Goal of the exercise:
Can you carry on the article about the Polyaire v K-Aire design ruling below, picking up right after its final sentence?

Excerpt to read:

Australia: Fraudulent Imitation Need not be Disguised: Polyaire Pty Ltd v K-Aire Pty Ltd

Last Updated: 19 July 2005
Article by Genevieve Wilkinson

If you hold a registered design under the old design registration system, a recent Australian High Court decision indicates that you may be entitled to greater protection than previously thought. The Australian High Court’s decision in Polyaire Pty Ltd v K-Aire Pty Ltd [2005] HCA 32 on 16 June 2005 clarifies that an infringement action for fraudulent imitation of a registered design need not establish that changes made to that design are for the purposes of dishonest disguise of the design. The decision reversed the Full Federal Court finding on this point.

This means that in considering a fraudulent imitation infringement claim the court must focus on whether or not a designer knew or is likely to have knowledge of a registered design and whether or not the second design is an imitation. The court does not need to consider whether or not differences between designs are intended to disguise the infringement. This more relaxed approach appears to be closer to the new broader infringement test in the Designs Act 2003.

Changes to the Designs Act

The appeal focused on the infringement provision of the Designs Act 1906 which deemed a person to infringe the monopoly in a registered design if, without the licence or authority of the owner, that person applies the design or any fraudulent or obvious imitation of it to any article in respect of which the design is registered. This provision no longer exists in the Designs Act 2003, which replaces ‘fraudulent or obvious imitation’ with a broader infringement test of 'substantially similar in overall impression'. However, designs already registered under the Designs Act 1906 will continue to be assessed under the infringement provisions of that Act.1

The design and the alleged infringement

The registered design (Polyaire Design) was for a grille for an air conditioner (Polyaire Grille). A designer was asked by one of the defendants to create a new design for an air conditioner outlet, that looked like other products in the market. He was instructed to include certain features that were part of the Polyaire Design. The new design (KA1 Design) included (despite small differences) a snap fit mechanism, control bars and blade ends including spigots. Unlike the Polyaire Design, the KA1 Design omitted a chamfered lip and vertical ribs on the outside of the frame. The KA1 Design was applied and released for sale. Polyaire complained about the KA1 Grille and a different grille (KA2 Grille) was released on the market by the defendants.

What is a fraudulent imitation?

In this case, the High Court applied the finding in Dunlop Rubber2 that a fraudulent imitation is an imitation which is deliberately based on a registered design. It may be less apparent than an obvious imitation, and yet when the two designs are closely scanned an imitation may be perceptible and an infringement found. However, even if the defendant set out to copy the plaintiff’s design and even if the defendant’s intention in adopting the differences between the plaintiff’s registered design and the accused article was to disguise the copying, there will be no fraudulent imitation unless the accused article is in fact an imitation or copy.

Given records:

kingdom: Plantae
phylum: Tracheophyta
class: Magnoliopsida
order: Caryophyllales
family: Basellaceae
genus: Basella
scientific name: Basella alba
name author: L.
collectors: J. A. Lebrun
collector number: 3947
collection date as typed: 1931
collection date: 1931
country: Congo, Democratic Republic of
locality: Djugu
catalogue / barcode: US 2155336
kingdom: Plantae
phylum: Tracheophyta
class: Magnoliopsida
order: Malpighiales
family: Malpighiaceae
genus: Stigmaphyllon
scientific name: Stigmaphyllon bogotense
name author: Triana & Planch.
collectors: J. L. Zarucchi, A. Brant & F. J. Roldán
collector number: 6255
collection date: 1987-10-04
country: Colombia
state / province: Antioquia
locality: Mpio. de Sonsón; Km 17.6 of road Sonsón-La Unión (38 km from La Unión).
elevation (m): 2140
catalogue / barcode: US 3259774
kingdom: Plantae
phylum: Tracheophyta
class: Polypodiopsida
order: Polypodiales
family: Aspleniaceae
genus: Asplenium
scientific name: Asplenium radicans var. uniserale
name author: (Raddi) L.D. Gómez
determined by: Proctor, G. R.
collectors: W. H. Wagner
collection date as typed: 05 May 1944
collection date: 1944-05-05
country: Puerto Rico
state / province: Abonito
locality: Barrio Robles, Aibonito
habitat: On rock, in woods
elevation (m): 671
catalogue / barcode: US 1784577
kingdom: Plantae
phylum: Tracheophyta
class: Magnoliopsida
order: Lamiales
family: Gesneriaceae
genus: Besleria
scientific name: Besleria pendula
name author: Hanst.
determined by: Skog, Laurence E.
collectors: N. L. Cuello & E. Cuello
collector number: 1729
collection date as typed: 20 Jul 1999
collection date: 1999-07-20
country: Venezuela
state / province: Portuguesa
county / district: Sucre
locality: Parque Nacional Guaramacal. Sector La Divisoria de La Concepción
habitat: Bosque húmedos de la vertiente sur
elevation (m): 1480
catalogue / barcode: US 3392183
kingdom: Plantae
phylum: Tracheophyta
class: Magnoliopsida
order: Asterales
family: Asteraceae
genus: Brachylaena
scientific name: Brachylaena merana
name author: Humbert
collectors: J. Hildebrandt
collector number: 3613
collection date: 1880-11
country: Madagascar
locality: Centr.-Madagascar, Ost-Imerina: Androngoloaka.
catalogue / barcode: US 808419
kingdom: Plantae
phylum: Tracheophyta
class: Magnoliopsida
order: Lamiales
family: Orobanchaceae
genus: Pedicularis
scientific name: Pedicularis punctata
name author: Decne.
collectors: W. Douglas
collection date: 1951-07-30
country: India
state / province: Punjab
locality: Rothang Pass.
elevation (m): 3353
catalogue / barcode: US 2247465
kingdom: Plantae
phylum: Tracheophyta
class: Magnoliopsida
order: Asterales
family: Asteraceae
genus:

Answer to this problem:
The High Court noted that this type of statutory fraud is somewhat removed from fraud at common law and the degree of moral turpitude or recklessness generally required for its establishment. This type of fraud is closer to equitable fraud which does not require that an actual intention to cheat must always be proved.

In Dunlop Rubber it was found that it was not necessary to find deliberate intention to steal the property of the owner of the registered design. A person may believe that they have altered the design perfectly honestly so as to make two different designs, but the design is still held to be a fraudulent imitation.

Earlier decisions

The trial judge Besanko J held, among other things, that the KA1 and KA2 designer had reason to be aware of the Polyaire Grille and to suspect that it was based on a registered design.3 He compared the products and determined that the KA1 and KA2 Grilles were a fraudulent imitation of the Polyaire Grille.

The defendant successfully appealed to the Full Federal Court, who found that the trial judge had erred in not considering whether the changes to the Polyaire Design were a dishonest disguise and consequently infringement had not been established.4 The full court found that a fraudulent imitation was a copy with differences which are both apparent and not so slight as to be insubstantial, but which have been made merely to disguise the copying.

The High Court’s decision

The High Court found that the full court decision was based on an extract of the High Court’s previous decision in Malleys v Tomlin5 which did not reflect the whole of the reasons in the case. Consequently, the full court erred by limiting the meaning of fraudulent imitation to instances of dishonest disguise.

The High Court approved the approach taken in Philips v Remington6 (Lehane J) to fraudulent imitation, which found that although changes often result from a conscious desire to come as close as possible to the registered design while avoiding infringement, particular changes may be introduced for other compelling reasons and there is no obvious reason why that should defeat an infringement claim. The court upheld the trial judge’s decision that the similar features between the designs created, the shape and the configuration which gave the Polyaire Grille its distinctive appearance.

Practical impact

If you think that your registered design has been imitated by a party who is likely to have knowledge of this registration, it is not necessary to show that changes to the design are merely to disguise the copying.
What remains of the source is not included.